Many colleges and universities provide vital resources to alumni who are in the market for job advice. If you think these services are limited to those who have just been awarded diplomas, think again. You don’t necessarily have to be a recent graduate to seek help from your alma mater.
I’ll begin this post with a disclaimer: some schools provide more services than others. And some provide excellent services to graduates of their professional schools, while offering little support to those who came out of other fields. Worst case, you may find that your alma mater doesn’t offer much for you. Best case, though – and the reason it’s worth your while to explore this option – it may be quite useful.
You may be eligible for free alumni career coaching or counseling, which could include services like resume preparation, individual assessment, help targeting potential employers and guidance regarding salary negotiations.
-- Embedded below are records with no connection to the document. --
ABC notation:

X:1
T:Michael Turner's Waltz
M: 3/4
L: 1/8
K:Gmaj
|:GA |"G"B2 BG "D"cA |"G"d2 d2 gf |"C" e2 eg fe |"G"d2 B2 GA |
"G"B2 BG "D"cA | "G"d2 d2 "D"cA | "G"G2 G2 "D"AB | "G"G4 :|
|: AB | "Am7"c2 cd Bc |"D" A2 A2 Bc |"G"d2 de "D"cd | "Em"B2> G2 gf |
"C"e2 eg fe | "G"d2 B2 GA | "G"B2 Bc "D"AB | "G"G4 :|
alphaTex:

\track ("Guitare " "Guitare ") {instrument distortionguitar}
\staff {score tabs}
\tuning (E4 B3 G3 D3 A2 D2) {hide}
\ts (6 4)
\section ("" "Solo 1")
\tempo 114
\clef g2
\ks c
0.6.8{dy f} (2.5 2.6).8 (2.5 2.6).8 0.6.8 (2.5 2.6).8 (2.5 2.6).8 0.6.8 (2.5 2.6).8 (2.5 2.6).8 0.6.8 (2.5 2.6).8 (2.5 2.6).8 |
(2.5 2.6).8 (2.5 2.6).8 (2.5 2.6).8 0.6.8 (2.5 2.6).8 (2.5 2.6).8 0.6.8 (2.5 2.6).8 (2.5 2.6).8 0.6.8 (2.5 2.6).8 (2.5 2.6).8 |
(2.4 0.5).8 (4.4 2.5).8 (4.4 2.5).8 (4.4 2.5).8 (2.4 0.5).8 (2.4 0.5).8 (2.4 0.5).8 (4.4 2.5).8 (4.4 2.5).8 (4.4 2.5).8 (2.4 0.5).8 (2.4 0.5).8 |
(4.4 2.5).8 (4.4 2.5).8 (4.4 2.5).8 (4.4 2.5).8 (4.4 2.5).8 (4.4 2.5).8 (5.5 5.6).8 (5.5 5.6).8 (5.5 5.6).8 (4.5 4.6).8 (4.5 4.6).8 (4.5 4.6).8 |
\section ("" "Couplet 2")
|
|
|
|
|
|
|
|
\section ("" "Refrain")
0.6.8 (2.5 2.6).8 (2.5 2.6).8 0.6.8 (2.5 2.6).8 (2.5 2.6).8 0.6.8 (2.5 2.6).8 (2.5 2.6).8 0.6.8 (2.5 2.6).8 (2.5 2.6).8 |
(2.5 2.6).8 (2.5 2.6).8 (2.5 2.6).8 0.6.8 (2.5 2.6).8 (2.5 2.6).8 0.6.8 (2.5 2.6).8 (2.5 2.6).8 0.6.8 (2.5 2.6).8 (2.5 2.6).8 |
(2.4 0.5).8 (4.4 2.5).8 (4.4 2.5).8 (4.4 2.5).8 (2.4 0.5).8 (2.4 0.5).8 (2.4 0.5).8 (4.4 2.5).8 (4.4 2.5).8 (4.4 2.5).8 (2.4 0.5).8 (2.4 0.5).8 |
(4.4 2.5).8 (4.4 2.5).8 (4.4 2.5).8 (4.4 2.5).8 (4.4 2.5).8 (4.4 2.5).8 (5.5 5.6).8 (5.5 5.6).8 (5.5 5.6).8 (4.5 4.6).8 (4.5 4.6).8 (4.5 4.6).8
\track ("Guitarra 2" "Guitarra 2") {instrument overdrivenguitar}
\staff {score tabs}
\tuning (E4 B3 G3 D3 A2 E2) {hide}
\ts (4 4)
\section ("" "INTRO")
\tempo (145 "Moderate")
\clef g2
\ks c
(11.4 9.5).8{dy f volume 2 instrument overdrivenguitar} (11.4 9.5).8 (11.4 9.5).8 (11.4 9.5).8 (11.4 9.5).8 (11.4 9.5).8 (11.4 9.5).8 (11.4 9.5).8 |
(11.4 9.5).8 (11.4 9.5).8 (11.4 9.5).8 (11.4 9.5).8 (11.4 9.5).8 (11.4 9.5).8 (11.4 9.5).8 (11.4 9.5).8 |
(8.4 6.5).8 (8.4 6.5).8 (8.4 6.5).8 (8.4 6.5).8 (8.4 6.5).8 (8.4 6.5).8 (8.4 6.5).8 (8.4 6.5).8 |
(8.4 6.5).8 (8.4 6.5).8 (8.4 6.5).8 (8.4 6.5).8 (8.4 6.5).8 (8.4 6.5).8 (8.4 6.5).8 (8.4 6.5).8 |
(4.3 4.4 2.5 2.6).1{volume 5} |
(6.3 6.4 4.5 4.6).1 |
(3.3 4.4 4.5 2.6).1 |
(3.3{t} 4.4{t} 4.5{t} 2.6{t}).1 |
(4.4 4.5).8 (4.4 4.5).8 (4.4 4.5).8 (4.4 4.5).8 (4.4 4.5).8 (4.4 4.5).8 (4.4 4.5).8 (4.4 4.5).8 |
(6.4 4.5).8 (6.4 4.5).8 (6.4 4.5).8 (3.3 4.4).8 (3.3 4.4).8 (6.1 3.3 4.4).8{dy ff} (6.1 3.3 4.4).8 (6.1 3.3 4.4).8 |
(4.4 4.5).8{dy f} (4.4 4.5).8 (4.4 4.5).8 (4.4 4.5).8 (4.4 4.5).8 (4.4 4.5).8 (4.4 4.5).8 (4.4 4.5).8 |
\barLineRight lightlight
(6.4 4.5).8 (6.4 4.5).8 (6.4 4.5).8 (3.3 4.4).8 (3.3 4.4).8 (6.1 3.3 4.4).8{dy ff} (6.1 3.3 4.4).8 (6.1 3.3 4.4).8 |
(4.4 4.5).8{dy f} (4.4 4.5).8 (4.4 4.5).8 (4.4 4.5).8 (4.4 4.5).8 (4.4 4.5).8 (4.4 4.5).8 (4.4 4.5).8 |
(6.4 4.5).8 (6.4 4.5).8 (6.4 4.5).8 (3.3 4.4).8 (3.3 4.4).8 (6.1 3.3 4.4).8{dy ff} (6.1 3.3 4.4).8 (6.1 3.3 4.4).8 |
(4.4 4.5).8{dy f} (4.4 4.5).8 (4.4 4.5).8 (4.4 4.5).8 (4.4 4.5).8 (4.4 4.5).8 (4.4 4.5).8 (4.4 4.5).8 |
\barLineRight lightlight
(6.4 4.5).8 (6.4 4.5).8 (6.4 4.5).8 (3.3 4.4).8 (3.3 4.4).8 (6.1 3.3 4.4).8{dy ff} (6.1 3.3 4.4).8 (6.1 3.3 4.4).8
Some schools schedule networking events during the course of the year – again, not limited to any particular age group. Some have culled short lists of vetted executive recruiting firms to which they refer alumni. Some offer mentoring programs. You get the idea. It’s worth a call to your alumni association to see what might be available.
Even if your school doesn’t provide any of these types of services, there’s a very good chance that there are various electronic resources, including alumni networking opportunities, available and waiting for you to take advantage of them.
Go to your university’s main website and look for the alumni section. You might find things like a “University Career Center,” perhaps some type of alumni community (this can be a great networking resource), or even opportunities for electronic online learning in order to continue to develop your skills.
Many schools also offer alumni yellow pages and job blogs as well.
And if you have a profile on a professional networking site such as LinkedIn, go to the “groups” tab and enter the name of your college or university. There’s a good chance you’ll at least one, if not more, networking group listed. Some of these are more robust than others, but you can check to see how many members belong before you join.
You’re really never too old to go back to your alma mater for support. Call or click to see how they can be of assistance.